Sighingly, I sighed a big sigh (sightastically so) when I heard about the Government 2.0 taskforce… thingy.
According to the superconfusing, co-trans-communicative blogpage 1.7:
The Government 2.0 Taskforce (‘Taskforce’) will advise and assist the Government to:
- make government information more accessible and usable — to establish a pro-disclosure culture around non-sensitive public sector information;
- make government more consultative, participatory and transparent — to maximise the extent to which government utilises the views, knowledge and resources of the general community;
- build a culture of online innovation within Government — to ensure that government is receptive to the possibilities created by new collaborative technologies and uses them to advance its ambition to continually improve the way it operates;
- promote collaboration across agencies with respect to online and information initiatives — to ensure that efficiencies, innovations, knowledge and enthusiasm are shared on a platform of open standards; and
- identify and/or trial initiatives that may achieve or demonstrate how to accomplish the above objectives.
The Taskforce will advise Government on structural barriers that prevent, and policies to promote, greater information disclosure, digital innovation and online engagement including the division of responsibilities for, and overall coordination of, these issues within government. [‘About’, Source]
That’s all good and dandy, and very 1980s. Hooray for fresh new ideas.
This week, they released a multistructured end-user interfaced report, freshly and innovatively pro-titled ‘Engage: Getting on with Government 2.0‘.
Freak me sideways, internets. Freak me sideways.
Okay, maybe I’m not being positive enough about all this new jargon and awkward colloquialisms (‘Getting on with’? Really?). This is a Brave New World of Innovation! As a mid-twenties male, I should be all about 2.0. I mean, ‘2.0’ means instant success! Windows 2.0 brought us Microsoft Word and Excel. Version 2.0 was my introduction to Garbage. iSnack 2.0 was renamed because it didn’t live up to the 2.0 standard.
Engage seems scarily iSnackish. From the introduction:
[A]s people engage, possibilities – foreseeable and otherwise – are unlocked through the invention, creativity and hard work of citizens, business and community organisations. [Engage, Source]
In more cutting edge news: Water is wet!
Who would have guessed that inventions would ‘unlock’ possibilities? Which stoned undergraduate philosophy student helped them write that line? ‘Woah… And, like, possibilities are totally, like, unlocked through inventions and the whole world might be a computer game…’ Thank you, writers of Engage for your insightful and extremely nontrivial comments.

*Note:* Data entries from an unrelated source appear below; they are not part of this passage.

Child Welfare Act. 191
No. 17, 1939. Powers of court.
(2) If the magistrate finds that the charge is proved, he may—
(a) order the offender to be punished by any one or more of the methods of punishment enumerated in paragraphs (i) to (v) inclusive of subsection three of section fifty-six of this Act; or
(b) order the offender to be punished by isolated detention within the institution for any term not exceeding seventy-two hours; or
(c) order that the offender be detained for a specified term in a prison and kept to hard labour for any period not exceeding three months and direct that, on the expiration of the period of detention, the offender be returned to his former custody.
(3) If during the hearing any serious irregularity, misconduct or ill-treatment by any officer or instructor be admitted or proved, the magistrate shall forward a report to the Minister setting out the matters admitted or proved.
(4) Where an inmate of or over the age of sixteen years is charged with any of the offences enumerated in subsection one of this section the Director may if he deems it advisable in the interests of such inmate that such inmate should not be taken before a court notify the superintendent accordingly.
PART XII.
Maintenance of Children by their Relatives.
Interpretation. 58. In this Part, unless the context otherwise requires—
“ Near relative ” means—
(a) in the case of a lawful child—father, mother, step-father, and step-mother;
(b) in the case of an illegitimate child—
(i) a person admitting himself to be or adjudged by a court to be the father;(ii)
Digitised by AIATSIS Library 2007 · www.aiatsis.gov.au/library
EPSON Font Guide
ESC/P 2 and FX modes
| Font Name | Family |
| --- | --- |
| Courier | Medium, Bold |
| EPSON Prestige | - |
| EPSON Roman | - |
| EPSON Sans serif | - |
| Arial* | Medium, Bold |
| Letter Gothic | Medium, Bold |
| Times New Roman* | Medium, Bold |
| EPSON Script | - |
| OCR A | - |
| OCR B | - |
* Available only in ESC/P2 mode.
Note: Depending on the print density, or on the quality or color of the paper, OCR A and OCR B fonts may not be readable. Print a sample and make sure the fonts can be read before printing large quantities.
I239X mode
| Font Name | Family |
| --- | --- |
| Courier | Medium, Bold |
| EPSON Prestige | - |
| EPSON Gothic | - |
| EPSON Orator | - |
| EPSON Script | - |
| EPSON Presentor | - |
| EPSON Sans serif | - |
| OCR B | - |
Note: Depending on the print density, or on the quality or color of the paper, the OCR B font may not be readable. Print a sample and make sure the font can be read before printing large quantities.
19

Even better is a few lines after that where they state that the ‘need for public servants to continue to be professional and apolitical’ restrains too much in the way of radical Gov2.0 changes, and that ‘[c]reating the culture and practices that can seize the new opportunities but yet stay true to enduring public service values will not be easy’. In the very next line: ‘We have little to lose, and much to gain from moving boldly in this direction’. Yup, apparently Captain Kirk thinks that losing the public service values is small potatoes when compared to the benefits of being able to read Government Brand Twitter.
Look, it’s not all bad. The recommendation that government agencies move towards open source software (while keeping security issues in mind) is a great way for agencies to reduce their IT operating costs. And encouraging departments to create user-friendly websites is also a good idea. But these are in no way new or innovative ideas. The report is more gleam than substance and, if you’ve got your cynical hats on, it seems that might be the idea. ‘Just look at all this Government 2.0 going on! Haven’t we moved mountains to show how cutting edge we all are?’
But the enterprise is fraught with risks. We barely go a semester without hearing of some government agency releasing private information to the public domain. In Victoria, for example, the government is being criticised (rightly so) for releasing the police records of protesters. If we attempt to make the public service more public, how long will it be before things get released which shouldn’t and individual public servants start becoming public figures? Are we going to have a string of Godwin Greches if public servants are given the opportunity to cause media spectacles? How does all this public contact gel with the need to be apolitical if public servants are personally more accessible?
Maybe we should focus more on the ‘service’ aspect and less on the public aspect.
In other news, new Zelda game out today. Best handheld Zelda to date. More on its awesomeness later.